┌────────
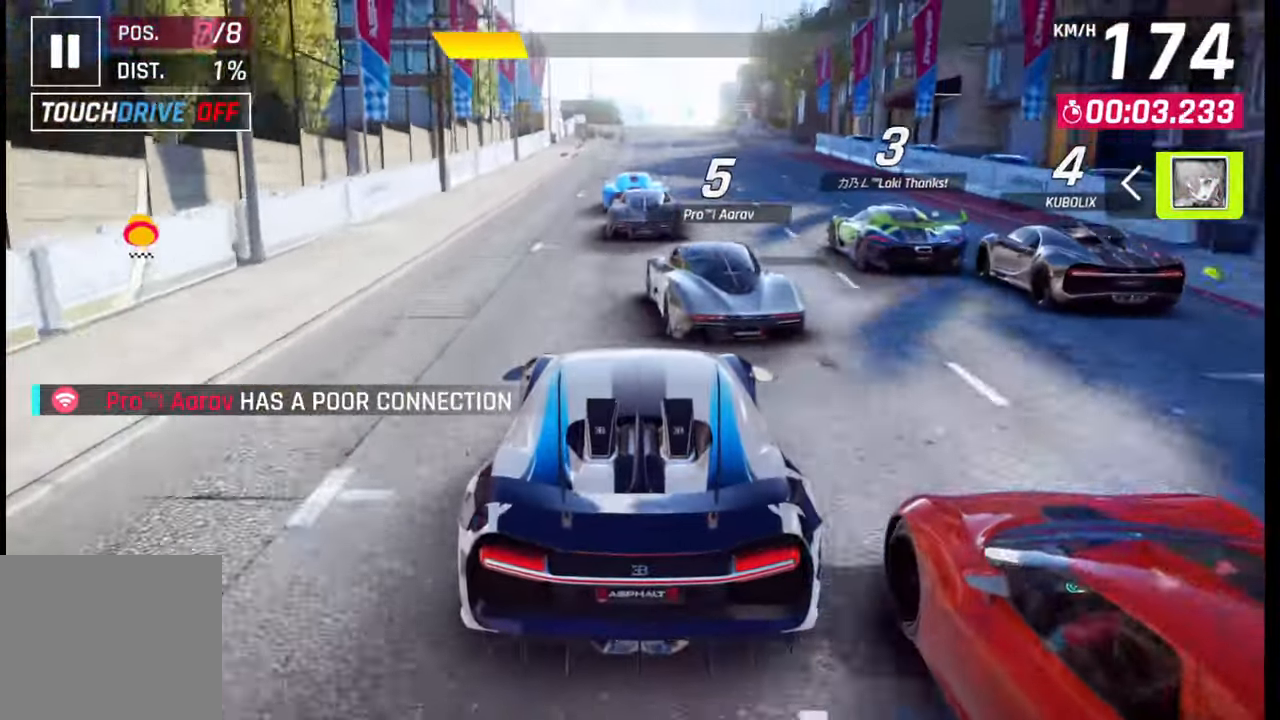
{"buttons": [], "left_stick": "center", "right_stick": "center", "events": [[17, "left_stick", "right"], [467, "left_stick", "center"]]}
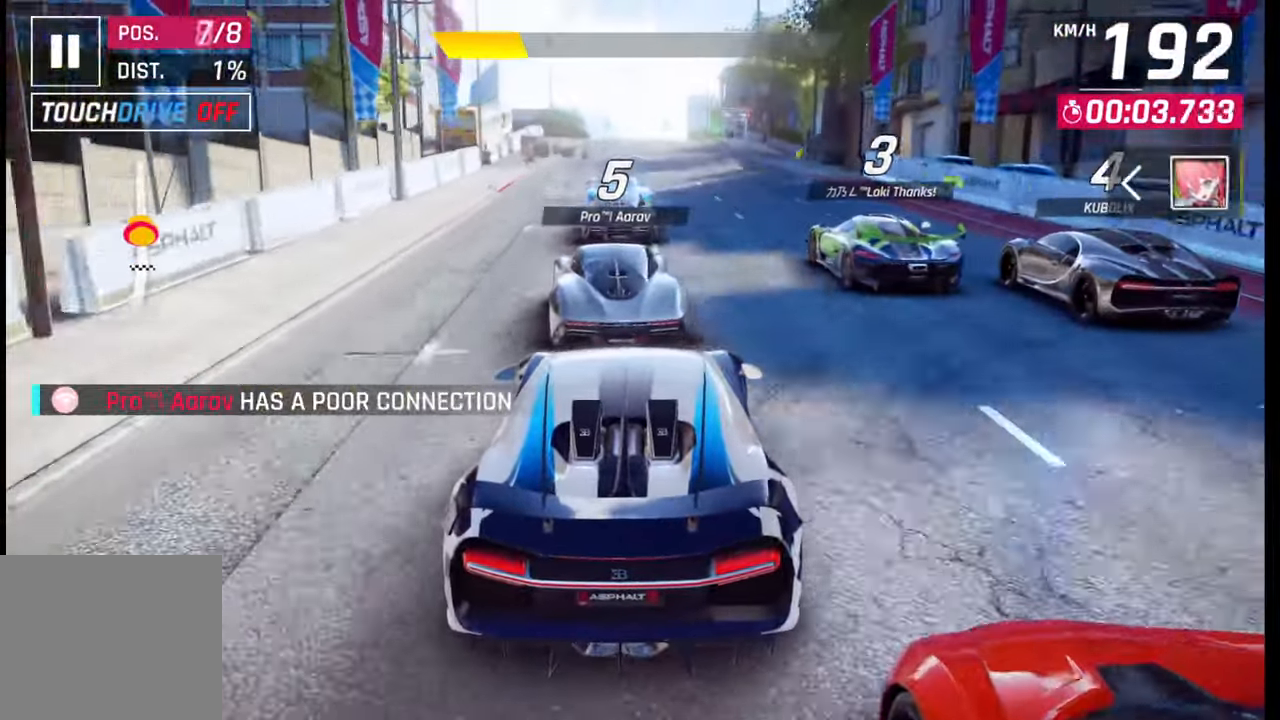
{"buttons": [], "left_stick": "center", "right_stick": "center", "events": []}
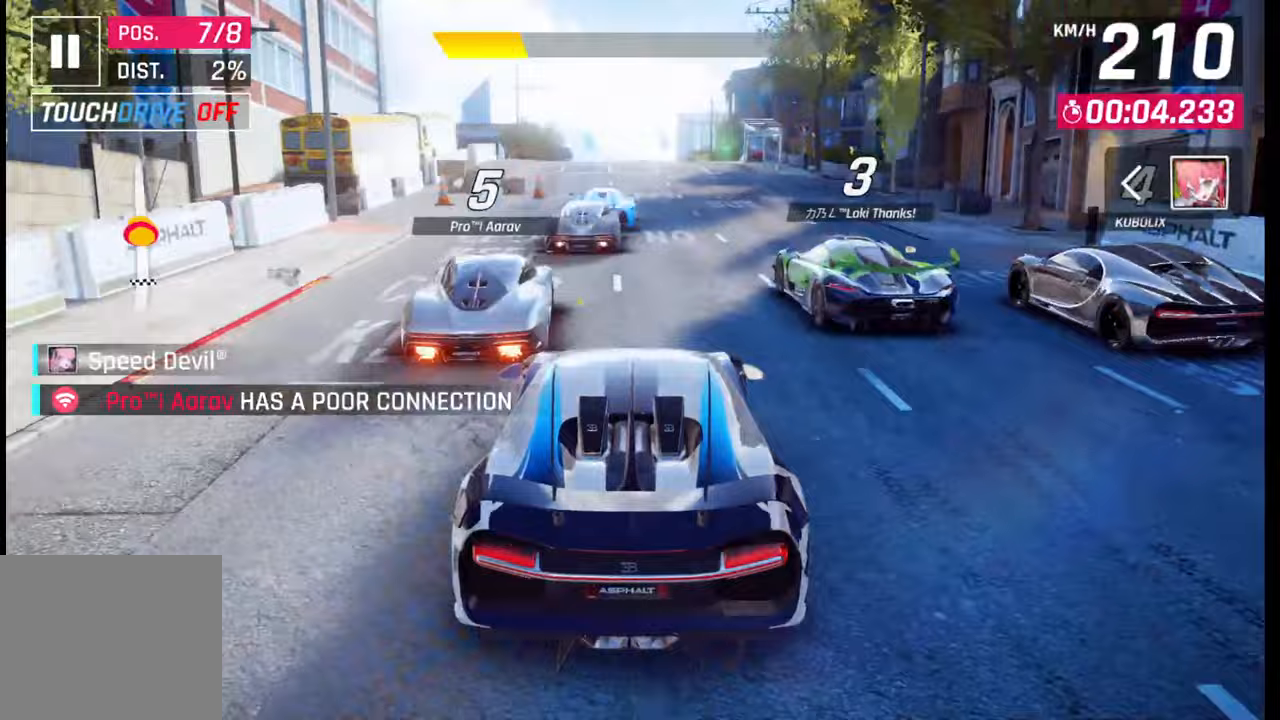
{"buttons": [], "left_stick": "center", "right_stick": "center", "events": []}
└────────
### Aim of the exercise
Once more, please print all the lines above exactly, without their pictures.

### Exercise answer
{"buttons": [], "left_stick": "center", "right_stick": "center", "events": [[17, "left_stick", "right"], [467, "left_stick", "center"]]}
{"buttons": [], "left_stick": "center", "right_stick": "center", "events": []}
{"buttons": [], "left_stick": "center", "right_stick": "center", "events": []}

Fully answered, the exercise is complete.